The lasagna comes in four styles: meat sauce and cheese ($30), cheese and sauce only ($27), vegetable ($30), and gorgonzola ($40). A full size is 9×13 but two 8×8 dishes are also available. Each comes with instructions for baking or freezing. Gluten-free is available upon request.
The recipe is one that was handed down to Daily from her grandmother, who she grew up watching make the dish regularly. But this isn’t just some household dish passed down through a generation or two. Daily grew up in the restaurant business and says she’s a “long, long, long time food snob.”
In the 1970s, her grandparents owned a restaurant called Dunham’s Prime Time, a prime rib restaurant in Carmel that is said to have been the first restaurant in Indiana to have an open salad bar. And not just any salad bar—this one boasted 75 items, all homemade.

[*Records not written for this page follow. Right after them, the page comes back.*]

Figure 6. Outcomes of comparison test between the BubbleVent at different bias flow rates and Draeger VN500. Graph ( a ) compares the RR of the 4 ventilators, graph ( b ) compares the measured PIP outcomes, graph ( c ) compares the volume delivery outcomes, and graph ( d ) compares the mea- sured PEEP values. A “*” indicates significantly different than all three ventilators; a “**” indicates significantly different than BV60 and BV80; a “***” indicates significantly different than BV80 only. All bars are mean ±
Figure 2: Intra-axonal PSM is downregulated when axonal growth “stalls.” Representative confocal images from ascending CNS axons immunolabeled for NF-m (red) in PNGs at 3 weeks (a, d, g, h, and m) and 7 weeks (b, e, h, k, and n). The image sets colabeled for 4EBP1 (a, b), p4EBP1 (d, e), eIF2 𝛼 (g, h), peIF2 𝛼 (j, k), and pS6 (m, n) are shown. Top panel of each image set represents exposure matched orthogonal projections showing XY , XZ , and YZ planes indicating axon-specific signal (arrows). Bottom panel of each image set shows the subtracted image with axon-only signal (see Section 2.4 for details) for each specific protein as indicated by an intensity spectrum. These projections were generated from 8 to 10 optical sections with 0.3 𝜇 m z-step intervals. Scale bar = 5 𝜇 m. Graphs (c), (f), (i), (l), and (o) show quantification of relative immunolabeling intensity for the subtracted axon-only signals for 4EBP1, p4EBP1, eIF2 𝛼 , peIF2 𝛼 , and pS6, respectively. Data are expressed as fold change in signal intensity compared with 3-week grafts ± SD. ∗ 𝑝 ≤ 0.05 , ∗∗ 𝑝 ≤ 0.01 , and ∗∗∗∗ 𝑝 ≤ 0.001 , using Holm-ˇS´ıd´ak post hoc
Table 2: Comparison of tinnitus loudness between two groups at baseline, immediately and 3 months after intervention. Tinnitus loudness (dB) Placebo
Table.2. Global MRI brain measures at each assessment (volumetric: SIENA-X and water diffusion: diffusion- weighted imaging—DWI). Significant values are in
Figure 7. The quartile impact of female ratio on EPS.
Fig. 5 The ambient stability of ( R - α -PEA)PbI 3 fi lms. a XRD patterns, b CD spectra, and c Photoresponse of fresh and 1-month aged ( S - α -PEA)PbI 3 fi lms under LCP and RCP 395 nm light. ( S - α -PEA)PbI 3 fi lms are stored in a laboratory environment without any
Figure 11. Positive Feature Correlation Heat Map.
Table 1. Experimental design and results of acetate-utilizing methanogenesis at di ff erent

“I would walk around like I owned the place, going behind the bar and pouring my grandpa a Johnnie Walker Black neat or ordering myself a prime rib and crab legs,” Daily recalls.
Her parents tried everything they could to keep her away from the often crazy environments found in the restaurant business. “They wouldn’t even let me work in a yogurt shop at Glendale Mall,” she recalls.
“I walked up and said, ‘I didn’t know what to do so I brought you a lasagna.'”
It wasn’t until earlier this fall when Daily, who was working as a social media manager at Sapphire Strategy at the time, had a friend whose wife passed away from colon cancer.
Daily remembered that when her dad died, her parents’ back deck was full of flowers that went to waste and felt overwhelming. “I thought, what in the hell are we going to do with all of this?”
So, when the time came to attend her friend’s wife’s visitation, she did her go-to thing and took him a homemade lasagna in a cooler.
I walked up and said, “I didn’t know what to do so I brought you a lasagna.”
Daily decided to start Send a Friend Lasagna as a side hustle. One day in September, Daily was at an Advancing Indy Women class at IU’s Kelley School of Business through Linking Indy Women when she mentioned what she was up to.
“That afternoon, a lady called me and said, ‘My friend was in class with you and I’d like to buy a lasagna for a friend who just had twins’ and I realized this could be a real thing,” she said.
Daily will operate out of Indy’s Kitchen and has plans to expand by hiring a staff member to do deliveries and eventually ship nationwide. (She’s already had one request this week from someone in New York wanting to send a lasagna to Texas.) For now, she’s delivering her handmade deliciousness to the greater Indianapolis area (mostly within I-465 and slightly beyond).
Her largest number of lasagna recipients so far? Mothers of twins. But Daily says there are plenty of customers who just send them to themselves.
After all, the great Garfield once described it as “nature’s most perfect food.” Not wrong, Garfield. Not wrong.
Leslie Bailey is Co-founder and Editor-in-Chief of Indy Maven. She has made lasagna exactly one time in her life and has decided it’s best left to the professionals.